The 2022 Big East men's basketball tournament was the postseason men's basketball tournament for the Big East Conference, held March 9–12, 2022, at Madison Square Garden in New York City. The winner of the tournament, the Villanova Wildcats, received the conference's automatic bid to the 2022 NCAA tournament.

== Seeds ==
All 11 Big East schools are scheduled to participate in the tournament. Teams will be seeded by the conference record with tie-breaking procedures to determine the seeds for teams with identical conference records. The top five teams will receive first-round byes. Seeding for the tournament will be determined at the close of the regular conference season.

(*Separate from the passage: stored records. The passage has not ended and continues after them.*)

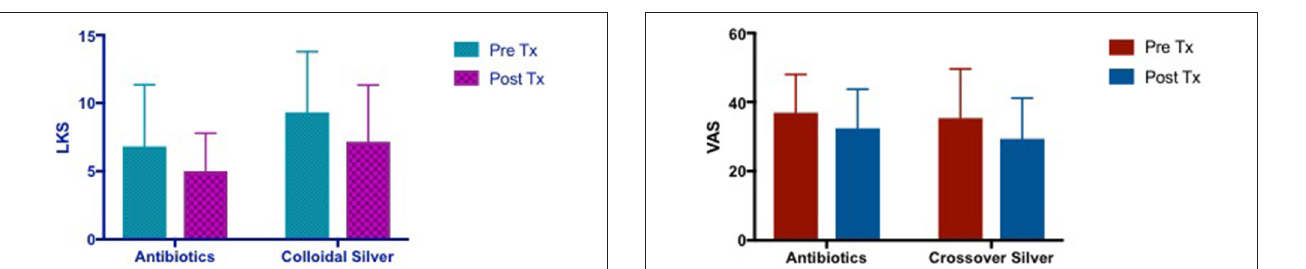
FIGURE 4 | Bar graph showing similar improvements in LKS in both CON and CS groups, but not statistically significant. LKS, Lund Kennedy Scores; CON, Control; CS, Colloidal silver.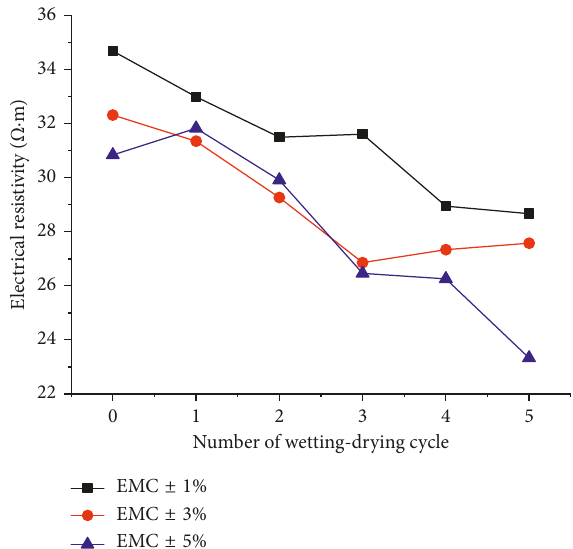
Figure 12: Variations of final electrical resistivity with wetting- drying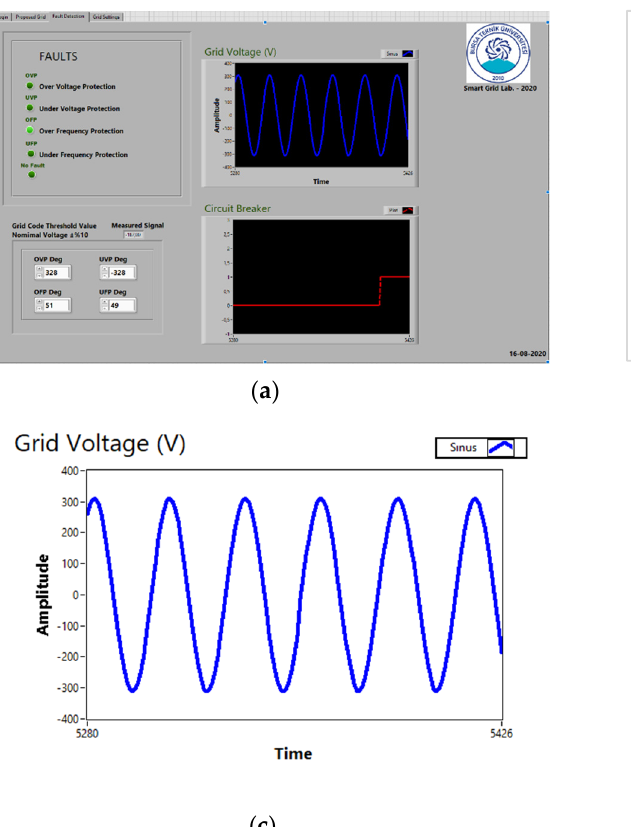
Figure 6. ( a ) UVP condition in DGPS; ( b ) status of grid voltage and CB.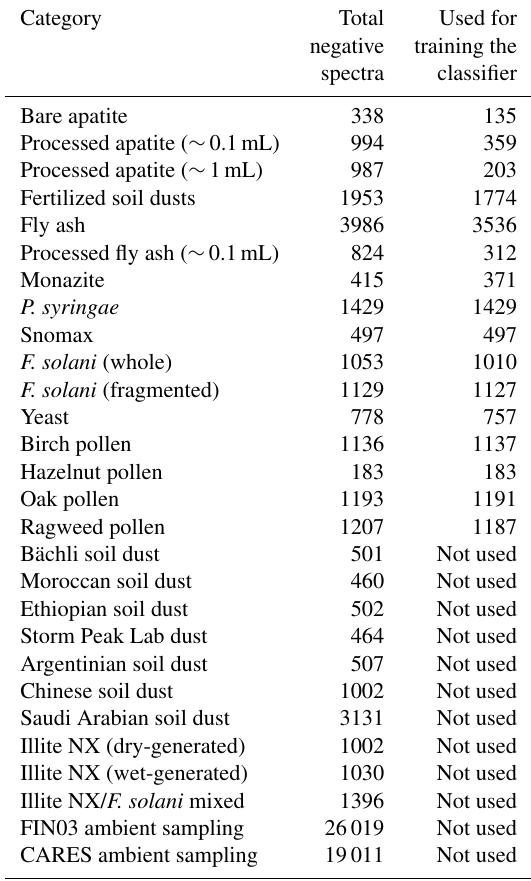
Table 2. Summary of particle statistics for samples used to both train and test the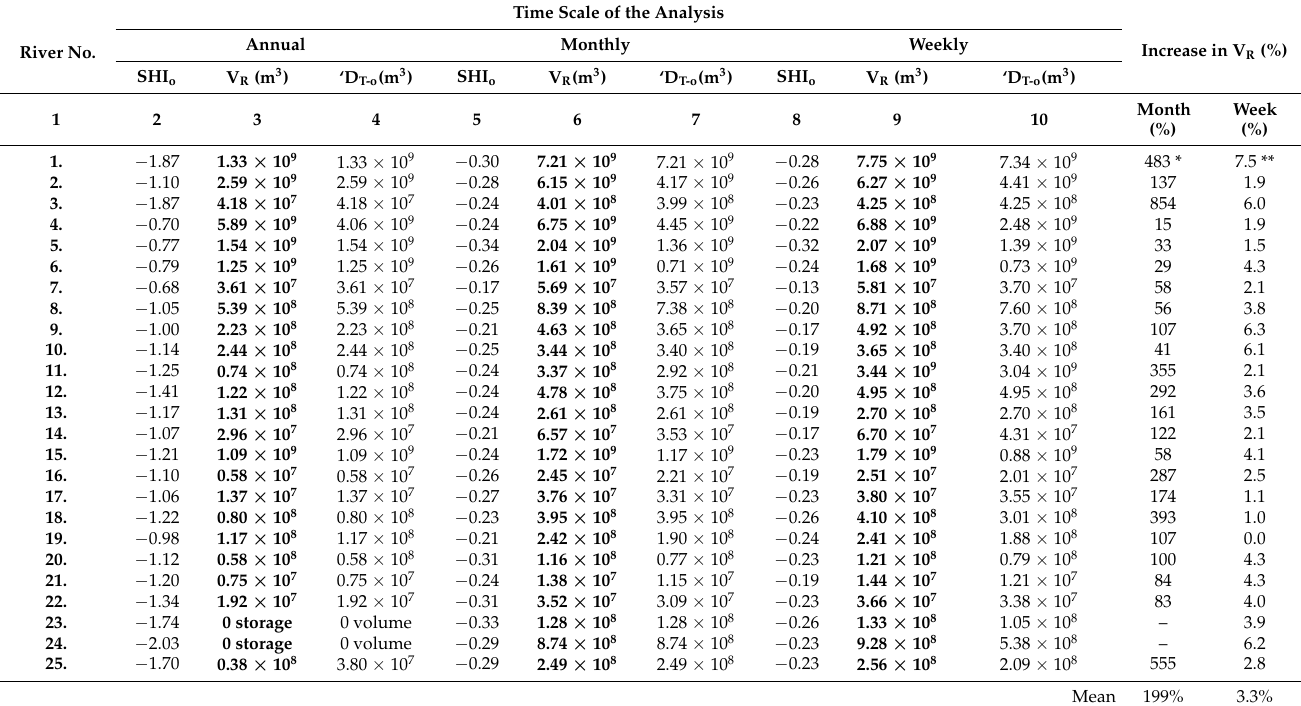
Table 3. Comparison of V R and D T-o at the draft level of 0.75 µ o : annual, monthly and weekly scales.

| Seed | School | Conference Record | Tiebreaker |
|---|---|---|---|
| 1 | Providence | 14–3 |  |
| 2 | Villanova | 16–4 |  |
| 3 | UConn | 13–6 |  |
| 4 | Creighton | 12–7 |  |
| 5 | Marquette | 11–8 | 2–0 vs Seton Hall |
| 6 | Seton Hall | 11–8 | 0–2 vs Marquette |
| 7 | St. John's | 8–11 | 2–0 vs Xavier |
| 8 | Xavier | 8–11 | 0–2 vs St. John's |
| 9 | Butler | 6–14 | 2–0 vs. DePaul |
| 10 | DePaul | 6–14 | 0–2 vs. Butler |
| 11 | Georgetown | 0–19 |  |

== Schedule ==

Game: Time; Matchup; Score; Television; Attendance
First round – Wednesday, March 9
1: 4:30 pm; No. 8 Xavier vs. No. 9 Butler; 82–89^{OT}; FS1; 17,163
2: 7:00 pm; No. 7 St. John's vs. No. 10 DePaul; 92–73
3: 10:10 pm; No. 6 Seton Hall vs. No. 11 Georgetown; 57–53
Quarterfinals – Thursday, March 10
4: 12:00 pm; No. 1 Providence vs. No. 9 Butler; 65–61; FS1; 19,812
5: 2:30 pm; No. 4 Creighton vs. No. 5 Marquette; 74–63
6: 7:00 pm; No. 2 Villanova vs. No. 7 St. John's; 66–65; 19,812
7: 9:30 pm; No. 3 UConn vs. No. 6 Seton Hall; 62–52
Semifinals – Friday, March 11
8: 6:30 pm; No. 1 Providence vs. No. 4 Creighton; 58–85; FS1; 19,812
9: 9:00 pm; No. 2 Villanova vs. No. 3 UConn; 63–60
Championship – Saturday, March 12
10: 6:30 pm; No. 4 Creighton vs. No. 2 Villanova; 48–54; FOX; 19,812
Game times in Eastern Time. Rankings denote tournament seed.